TASK DESCRIPTION – From the listing that follows, extract every line and set it down unaltered.

MATERIAL FOR THIS TASK –
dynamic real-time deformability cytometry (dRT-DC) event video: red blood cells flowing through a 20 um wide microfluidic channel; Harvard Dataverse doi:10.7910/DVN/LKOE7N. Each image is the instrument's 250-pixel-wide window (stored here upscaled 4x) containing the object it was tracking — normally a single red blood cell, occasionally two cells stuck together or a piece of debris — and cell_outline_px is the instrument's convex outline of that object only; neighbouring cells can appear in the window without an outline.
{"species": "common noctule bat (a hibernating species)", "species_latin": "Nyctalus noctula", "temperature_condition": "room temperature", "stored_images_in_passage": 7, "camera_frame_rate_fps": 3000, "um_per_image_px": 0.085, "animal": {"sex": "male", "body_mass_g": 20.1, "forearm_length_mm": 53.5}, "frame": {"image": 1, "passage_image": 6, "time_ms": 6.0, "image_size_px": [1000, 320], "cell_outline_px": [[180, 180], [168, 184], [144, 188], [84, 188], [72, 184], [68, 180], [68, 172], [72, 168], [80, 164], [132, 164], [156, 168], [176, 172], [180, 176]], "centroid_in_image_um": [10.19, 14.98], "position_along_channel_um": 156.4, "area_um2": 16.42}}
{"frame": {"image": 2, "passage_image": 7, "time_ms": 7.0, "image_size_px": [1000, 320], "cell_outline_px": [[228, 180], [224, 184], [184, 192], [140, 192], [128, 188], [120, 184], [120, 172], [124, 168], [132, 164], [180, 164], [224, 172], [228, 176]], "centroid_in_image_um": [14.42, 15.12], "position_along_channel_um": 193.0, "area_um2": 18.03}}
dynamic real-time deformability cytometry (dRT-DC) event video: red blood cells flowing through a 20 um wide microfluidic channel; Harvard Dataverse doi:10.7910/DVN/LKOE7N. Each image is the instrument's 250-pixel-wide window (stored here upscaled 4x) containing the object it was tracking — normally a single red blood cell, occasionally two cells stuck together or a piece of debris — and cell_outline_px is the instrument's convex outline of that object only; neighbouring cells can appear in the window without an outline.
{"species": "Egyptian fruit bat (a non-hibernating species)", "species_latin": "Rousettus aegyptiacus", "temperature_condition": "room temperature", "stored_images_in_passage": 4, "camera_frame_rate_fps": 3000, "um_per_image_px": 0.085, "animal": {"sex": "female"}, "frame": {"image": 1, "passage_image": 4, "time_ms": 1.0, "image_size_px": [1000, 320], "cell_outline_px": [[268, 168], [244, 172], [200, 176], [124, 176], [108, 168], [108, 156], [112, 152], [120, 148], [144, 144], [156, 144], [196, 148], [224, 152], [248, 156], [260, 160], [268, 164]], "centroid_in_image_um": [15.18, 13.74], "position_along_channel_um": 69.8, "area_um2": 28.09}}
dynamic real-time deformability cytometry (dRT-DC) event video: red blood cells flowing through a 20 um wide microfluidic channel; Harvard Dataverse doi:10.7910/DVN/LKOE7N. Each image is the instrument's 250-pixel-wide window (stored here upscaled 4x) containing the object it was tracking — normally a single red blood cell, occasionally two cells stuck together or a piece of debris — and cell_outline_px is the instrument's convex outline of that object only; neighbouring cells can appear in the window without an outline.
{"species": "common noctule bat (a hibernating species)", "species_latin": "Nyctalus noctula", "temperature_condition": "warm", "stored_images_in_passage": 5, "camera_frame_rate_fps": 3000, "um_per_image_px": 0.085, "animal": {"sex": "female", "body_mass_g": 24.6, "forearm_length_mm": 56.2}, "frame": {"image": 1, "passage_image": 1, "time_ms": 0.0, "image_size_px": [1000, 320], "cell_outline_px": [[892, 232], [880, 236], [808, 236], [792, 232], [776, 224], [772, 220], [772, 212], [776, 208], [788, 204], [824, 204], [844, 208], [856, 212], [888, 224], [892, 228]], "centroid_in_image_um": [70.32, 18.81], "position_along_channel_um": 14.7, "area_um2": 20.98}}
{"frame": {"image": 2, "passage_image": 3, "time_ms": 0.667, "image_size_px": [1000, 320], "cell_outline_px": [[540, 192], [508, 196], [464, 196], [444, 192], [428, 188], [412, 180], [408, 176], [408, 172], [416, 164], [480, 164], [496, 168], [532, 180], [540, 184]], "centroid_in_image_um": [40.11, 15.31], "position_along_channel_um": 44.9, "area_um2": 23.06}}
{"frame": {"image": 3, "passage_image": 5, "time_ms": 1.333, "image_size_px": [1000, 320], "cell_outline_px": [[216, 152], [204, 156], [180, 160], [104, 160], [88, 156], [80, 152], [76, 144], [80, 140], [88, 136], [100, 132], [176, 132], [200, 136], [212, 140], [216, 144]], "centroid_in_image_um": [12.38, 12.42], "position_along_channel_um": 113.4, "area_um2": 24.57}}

OUTPUT FOR THIS EXERCISE –
dynamic real-time deformability cytometry (dRT-DC) event video: red blood cells flowing through a 20 um wide microfluidic channel; Harvard Dataverse doi:10.7910/DVN/LKOE7N. Each image is the instrument's 250-pixel-wide window (stored here upscaled 4x) containing the object it was tracking — normally a single red blood cell, occasionally two cells stuck together or a piece of debris — and cell_outline_px is the instrument's convex outline of that object only; neighbouring cells can appear in the window without an outline.
{"species": "common noctule bat (a hibernating species)", "species_latin": "Nyctalus noctula", "temperature_condition": "room temperature", "stored_images_in_passage": 7, "camera_frame_rate_fps": 3000, "um_per_image_px": 0.085, "animal": {"sex": "male", "body_mass_g": 20.1, "forearm_length_mm": 53.5}, "frame": {"image": 1, "passage_image": 6, "time_ms": 6.0, "image_size_px": [1000, 320], "cell_outline_px": [[180, 180], [168, 184], [144, 188], [84, 188], [72, 184], [68, 180], [68, 172], [72, 168], [80, 164], [132, 164], [156, 168], [176, 172], [180, 176]], "centroid_in_image_um": [10.19, 14.98], "position_along_channel_um": 156.4, "area_um2": 16.42}}
{"frame": {"image": 2, "passage_image": 7, "time_ms": 7.0, "image_size_px": [1000, 320], "cell_outline_px": [[228, 180], [224, 184], [184, 192], [140, 192], [128, 188], [120, 184], [120, 172], [124, 168], [132, 164], [180, 164], [224, 172], [228, 176]], "centroid_in_image_um": [14.42, 15.12], "position_along_channel_um": 193.0, "area_um2": 18.03}}
dynamic real-time deformability cytometry (dRT-DC) event video: red blood cells flowing through a 20 um wide microfluidic channel; Harvard Dataverse doi:10.7910/DVN/LKOE7N. Each image is the instrument's 250-pixel-wide window (stored here upscaled 4x) containing the object it was tracking — normally a single red blood cell, occasionally two cells stuck together or a piece of debris — and cell_outline_px is the instrument's convex outline of that object only; neighbouring cells can appear in the window without an outline.
{"species": "Egyptian fruit bat (a non-hibernating species)", "species_latin": "Rousettus aegyptiacus", "temperature_condition": "room temperature", "stored_images_in_passage": 4, "camera_frame_rate_fps": 3000, "um_per_image_px": 0.085, "animal": {"sex": "female"}, "frame": {"image": 1, "passage_image": 4, "time_ms": 1.0, "image_size_px": [1000, 320], "cell_outline_px": [[268, 168], [244, 172], [200, 176], [124, 176], [108, 168], [108, 156], [112, 152], [120, 148], [144, 144], [156, 144], [196, 148], [224, 152], [248, 156], [260, 160], [268, 164]], "centroid_in_image_um": [15.18, 13.74], "position_along_channel_um": 69.8, "area_um2": 28.09}}
dynamic real-time deformability cytometry (dRT-DC) event video: red blood cells flowing through a 20 um wide microfluidic channel; Harvard Dataverse doi:10.7910/DVN/LKOE7N. Each image is the instrument's 250-pixel-wide window (stored here upscaled 4x) containing the object it was tracking — normally a single red blood cell, occasionally two cells stuck together or a piece of debris — and cell_outline_px is the instrument's convex outline of that object only; neighbouring cells can appear in the window without an outline.
{"species": "common noctule bat (a hibernating species)", "species_latin": "Nyctalus noctula", "temperature_condition": "warm", "stored_images_in_passage": 5, "camera_frame_rate_fps": 3000, "um_per_image_px": 0.085, "animal": {"sex": "female", "body_mass_g": 24.6, "forearm_length_mm": 56.2}, "frame": {"image": 1, "passage_image": 1, "time_ms": 0.0, "image_size_px": [1000, 320], "cell_outline_px": [[892, 232], [880, 236], [808, 236], [792, 232], [776, 224], [772, 220], [772, 212], [776, 208], [788, 204], [824, 204], [844, 208], [856, 212], [888, 224], [892, 228]], "centroid_in_image_um": [70.32, 18.81], "position_along_channel_um": 14.7, "area_um2": 20.98}}
{"frame": {"image": 2, "passage_image": 3, "time_ms": 0.667, "image_size_px": [1000, 320], "cell_outline_px": [[540, 192], [508, 196], [464, 196], [444, 192], [428, 188], [412, 180], [408, 176], [408, 172], [416, 164], [480, 164], [496, 168], [532, 180], [540, 184]], "centroid_in_image_um": [40.11, 15.31], "position_along_channel_um": 44.9, "area_um2": 23.06}}
{"frame": {"image": 3, "passage_image": 5, "time_ms": 1.333, "image_size_px": [1000, 320], "cell_outline_px": [[216, 152], [204, 156], [180, 160], [104, 160], [88, 156], [80, 152], [76, 144], [80, 140], [88, 136], [100, 132], [176, 132], [200, 136], [212, 140], [216, 144]], "centroid_in_image_um": [12.38, 12.42], "position_along_channel_um": 113.4, "area_um2": 24.57}}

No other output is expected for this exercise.